_풀 문제:_
아래 자료의 모든 줄을 빈 줄은 빼고 '번호'와 '내용' 두 열로 된 Markdown 표로 정리하세요.

>>>

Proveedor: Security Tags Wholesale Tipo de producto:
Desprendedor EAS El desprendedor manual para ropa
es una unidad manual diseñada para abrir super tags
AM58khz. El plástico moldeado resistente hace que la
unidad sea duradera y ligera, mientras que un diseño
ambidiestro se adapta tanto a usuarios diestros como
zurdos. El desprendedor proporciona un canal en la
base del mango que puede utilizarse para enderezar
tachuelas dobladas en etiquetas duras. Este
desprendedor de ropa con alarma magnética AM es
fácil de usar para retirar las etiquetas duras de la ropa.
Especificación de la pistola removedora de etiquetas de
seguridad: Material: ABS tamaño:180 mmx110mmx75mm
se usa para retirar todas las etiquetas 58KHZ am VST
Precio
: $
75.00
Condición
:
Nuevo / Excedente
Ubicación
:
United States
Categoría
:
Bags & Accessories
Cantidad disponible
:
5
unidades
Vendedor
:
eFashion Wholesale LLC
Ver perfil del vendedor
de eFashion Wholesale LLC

<<<

_답안:_
| 번호 | 내용 |
|---|---|
| 1 | Proveedor: Security Tags Wholesale Tipo de producto: |
| 2 | Desprendedor EAS El desprendedor manual para ropa |
| 3 | es una unidad manual diseñada para abrir super tags |
| 4 | AM58khz. El plástico moldeado resistente hace que la |
| 5 | unidad sea duradera y ligera, mientras que un diseño |
| 6 | ambidiestro se adapta tanto a usuarios diestros como |
| 7 | zurdos. El desprendedor proporciona un canal en la |
| 8 | base del mango que puede utilizarse para enderezar |
| 9 | tachuelas dobladas en etiquetas duras. Este |
| 10 | desprendedor de ropa con alarma magnética AM es |
| 11 | fácil de usar para retirar las etiquetas duras de la ropa. |
| 12 | Especificación de la pistola removedora de etiquetas de |
| 13 | seguridad: Material: ABS tamaño:180 mmx110mmx75mm |
| 14 | se usa para retirar todas las etiquetas 58KHZ am VST |
| 15 | Precio |
| 16 | : $ |
| 17 | 75.00 |
| 18 | Condición |
| 19 | : |
| 20 | Nuevo / Excedente |
| 21 | Ubicación |
| 22 | : |
| 23 | United States |
| 24 | Categoría |
| 25 | : |
| 26 | Bags & Accessories |
| 27 | Cantidad disponible |
| 28 | : |
| 29 | 5 |
| 30 | unidades |
| 31 | Vendedor |
| 32 | : |
| 33 | eFashion Wholesale LLC |
| 34 | Ver perfil del vendedor |
| 35 | de eFashion Wholesale LLC |